* **DOCUMENT EXCERPT**:
···

Monday, November 5, 2012

FRANKENSTEIN TIME WITH ALLIE: "Walton, in continuation" Summary and Analysis

 


 The novel returns to the frame of Walton’s letters to his sister, Margaret Saville.  In a letter on August 26, Walton says that he believes Victor’s story and recalls how Victor described himself as the victim of “lofty ambition,” which brought him to despair.  Walton laments that he did not know Victor when they could have been friends.  As Walton writes, “I have sought one who would sympathize with and love me.”  Yet while Victor responded kindly to his offers of friendship, he remained fixated on his only remaining destiny: to destroy the monster.   Walton and Victor are after the same thing: love, acceptance, and glory.  And in both cases, their ambition worked against their hope for love and acceptance.  Both men end up trapped and isolated, Walton by nature and Victor by the need for vengeance. 

 In a letter on September 2, Walton tells Margaret that his ship and crew are in grave danger: the ship is now surrounded entirely by ice.  He blames himself for their fate and says they may all die as a result of his “mad schemes.”  He fears a mutiny.   Just as Victor lost his innocence and realized the dangers of his ambition, so too does Walton.  Walton also fears vengeance from the “monster” of his crew.  

 In a letter on September 5, Walton says that his crew have demanded that he turn the ship around and head for home as soon as the ice frees them.  Victor speaks up in his defense, telling the rebellious crew members they should “be men” for they had set out to be the “benefactors of [their] species.”  The speech changes the crew’s mind, but Walton fears only temporarily. He says he’d rather die than return in shame with his “purpose unfulfilled.”   Walton maintains the innocent ideal notion that he can somehow enlighten all of humankind by seeing the North Pole. The same mix of arrogance, benevolence, and lust for fame fuels both his and Victor’s ambitions.  Victor’s speech implies that he has not, in fact, changed much at all.

···

* **LISTED ENTRIES**:
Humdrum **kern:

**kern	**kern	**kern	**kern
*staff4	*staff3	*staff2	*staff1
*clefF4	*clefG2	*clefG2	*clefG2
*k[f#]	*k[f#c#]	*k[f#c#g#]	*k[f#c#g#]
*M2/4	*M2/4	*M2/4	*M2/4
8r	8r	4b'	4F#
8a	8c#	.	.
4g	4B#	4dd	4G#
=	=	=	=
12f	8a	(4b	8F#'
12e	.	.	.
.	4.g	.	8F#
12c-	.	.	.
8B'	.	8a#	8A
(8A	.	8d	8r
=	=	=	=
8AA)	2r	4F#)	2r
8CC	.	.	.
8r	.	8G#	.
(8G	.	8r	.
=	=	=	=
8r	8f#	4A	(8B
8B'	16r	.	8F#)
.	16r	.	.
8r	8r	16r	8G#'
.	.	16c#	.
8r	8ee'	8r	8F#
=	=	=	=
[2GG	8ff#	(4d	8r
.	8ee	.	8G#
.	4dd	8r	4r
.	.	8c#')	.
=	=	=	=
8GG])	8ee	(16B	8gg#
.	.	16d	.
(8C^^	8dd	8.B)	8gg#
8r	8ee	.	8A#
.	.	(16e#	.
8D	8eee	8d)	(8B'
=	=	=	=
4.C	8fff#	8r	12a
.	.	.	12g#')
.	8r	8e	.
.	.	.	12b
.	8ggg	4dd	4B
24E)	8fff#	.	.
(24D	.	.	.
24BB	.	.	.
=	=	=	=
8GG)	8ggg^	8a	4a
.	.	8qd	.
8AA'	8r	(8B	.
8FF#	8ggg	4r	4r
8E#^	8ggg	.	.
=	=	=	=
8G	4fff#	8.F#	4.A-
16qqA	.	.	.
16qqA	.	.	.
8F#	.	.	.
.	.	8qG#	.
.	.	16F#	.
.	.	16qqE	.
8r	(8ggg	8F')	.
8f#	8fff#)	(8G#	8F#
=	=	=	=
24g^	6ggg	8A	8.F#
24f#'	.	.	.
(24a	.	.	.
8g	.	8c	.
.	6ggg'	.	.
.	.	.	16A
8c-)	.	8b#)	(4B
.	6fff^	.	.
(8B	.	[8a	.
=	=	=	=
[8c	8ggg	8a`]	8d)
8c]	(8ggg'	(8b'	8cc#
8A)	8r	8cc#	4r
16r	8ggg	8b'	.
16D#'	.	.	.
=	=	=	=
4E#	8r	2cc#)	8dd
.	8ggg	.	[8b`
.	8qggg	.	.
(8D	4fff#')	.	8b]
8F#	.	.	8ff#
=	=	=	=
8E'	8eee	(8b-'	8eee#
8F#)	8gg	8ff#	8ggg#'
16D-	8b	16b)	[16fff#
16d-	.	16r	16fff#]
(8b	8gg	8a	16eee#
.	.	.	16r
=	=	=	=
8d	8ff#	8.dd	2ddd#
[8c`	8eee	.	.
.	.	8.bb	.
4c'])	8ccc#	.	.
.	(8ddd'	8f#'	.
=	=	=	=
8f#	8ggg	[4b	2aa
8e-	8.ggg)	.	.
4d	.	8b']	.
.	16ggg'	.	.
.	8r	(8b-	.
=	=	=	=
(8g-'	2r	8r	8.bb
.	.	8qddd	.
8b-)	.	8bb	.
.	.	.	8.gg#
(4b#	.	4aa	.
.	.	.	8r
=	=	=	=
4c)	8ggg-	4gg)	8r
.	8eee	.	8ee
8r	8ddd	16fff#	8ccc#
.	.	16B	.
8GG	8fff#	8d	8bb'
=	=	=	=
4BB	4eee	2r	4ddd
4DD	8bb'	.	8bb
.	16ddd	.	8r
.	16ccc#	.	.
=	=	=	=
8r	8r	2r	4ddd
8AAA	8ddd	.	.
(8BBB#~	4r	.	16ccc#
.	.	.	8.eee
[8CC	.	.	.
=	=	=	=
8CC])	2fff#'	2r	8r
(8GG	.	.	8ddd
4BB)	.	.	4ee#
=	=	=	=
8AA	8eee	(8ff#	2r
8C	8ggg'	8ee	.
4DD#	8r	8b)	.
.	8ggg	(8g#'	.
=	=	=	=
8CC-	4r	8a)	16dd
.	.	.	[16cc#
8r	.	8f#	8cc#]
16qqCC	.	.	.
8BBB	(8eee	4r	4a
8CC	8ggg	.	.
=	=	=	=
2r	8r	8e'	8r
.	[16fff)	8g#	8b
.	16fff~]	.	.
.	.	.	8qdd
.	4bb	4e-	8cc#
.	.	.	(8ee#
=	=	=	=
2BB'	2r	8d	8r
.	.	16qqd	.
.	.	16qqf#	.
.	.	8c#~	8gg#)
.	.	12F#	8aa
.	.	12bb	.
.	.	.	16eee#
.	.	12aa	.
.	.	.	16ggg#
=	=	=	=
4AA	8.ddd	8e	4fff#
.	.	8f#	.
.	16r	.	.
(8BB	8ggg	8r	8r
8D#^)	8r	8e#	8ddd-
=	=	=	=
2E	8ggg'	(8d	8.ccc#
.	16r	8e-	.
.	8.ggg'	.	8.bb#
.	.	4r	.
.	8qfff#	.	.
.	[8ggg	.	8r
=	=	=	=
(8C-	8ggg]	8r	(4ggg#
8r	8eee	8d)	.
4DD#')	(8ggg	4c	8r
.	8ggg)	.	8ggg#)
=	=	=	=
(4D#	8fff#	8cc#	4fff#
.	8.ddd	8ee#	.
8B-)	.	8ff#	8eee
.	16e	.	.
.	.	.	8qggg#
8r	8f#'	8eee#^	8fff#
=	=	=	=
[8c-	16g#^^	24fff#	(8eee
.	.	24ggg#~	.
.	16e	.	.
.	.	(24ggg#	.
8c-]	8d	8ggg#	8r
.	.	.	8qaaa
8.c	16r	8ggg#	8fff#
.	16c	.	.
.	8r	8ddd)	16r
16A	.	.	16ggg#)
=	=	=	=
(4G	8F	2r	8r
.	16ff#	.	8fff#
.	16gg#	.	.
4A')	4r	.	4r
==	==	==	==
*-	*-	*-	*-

···

* **SHORT PROBLEM**:
Extend the Frankenstein summary from the point where it stops. The listing is separate material and has no connection to the Frankenstein summary.

* **TASK RESPONSE**:
 In a letter on September 7, Walton says he has agreed to the crew’s demand to turn back.  He considers what has happened an injustice.   Like Victor, Walton blames his failure not on his ambition or his fallibility, but on others. 

 In his final letter on September 12th, Walton says that he has turned back, his hopes of “glory” and “utility” crushed. In addition, Victor, has died.  Victor had objected to Walton’s decision to turn back his ship and said that his own “purpose” remained firm.  Victor then tried to rise and return to the ice, but could not.  He reaffirmed his certainty that he acted well in trying to defend his fellow man against the monster, his creation.  He then died quietly, eager to rejoin the relatives he had lost in life.  Like Victor, Walton’s ambition destroys everything around him until he’s left alone.  Victor, quick to judge everything but himself, expects Walton to stick to his convictions, but his own conviction is a need for revenge.  If he had truly acted in “good faith,” he would have confronted his prejudice, or, failing that, told his secret earlier.   

Walton interrupts his letter upon hearing a disturbance in the cabin where Victor’s body lies.  He returns to tell Margaret that he has just seen the monster crying over Victor’s corpse. To Walton’s shock, the monster says he suffered remorse and pity for Victor all along. Walton calls the monster a “wretch.”  The monster is unsurprised, having been rejected by people from the start. It says that it abhorred itself even as it was doing evil, and describes itself as a “fallen angel,” yet it also wonders why only it, and not Felix, or the man who shot it, or Frankenstein, is considered a “criminal.” The monster then promises to end its own life, springs from the cabin back onto the ice, and disappears.  The last person the monster encounters before killing itself treats it unfairly, with the same prejudice and bitterness the monster faced throughout its life. The monster’s use of religious language to describe its plight suggests the connection between Frankenstein and Paradise Lost, and between the monster, Adam, and Satan.  With a final condemnation of the prejudice it has always faced and the weakness of men, the monster reveals its final loss of innocence: it’s own self-hatred, and wish to die.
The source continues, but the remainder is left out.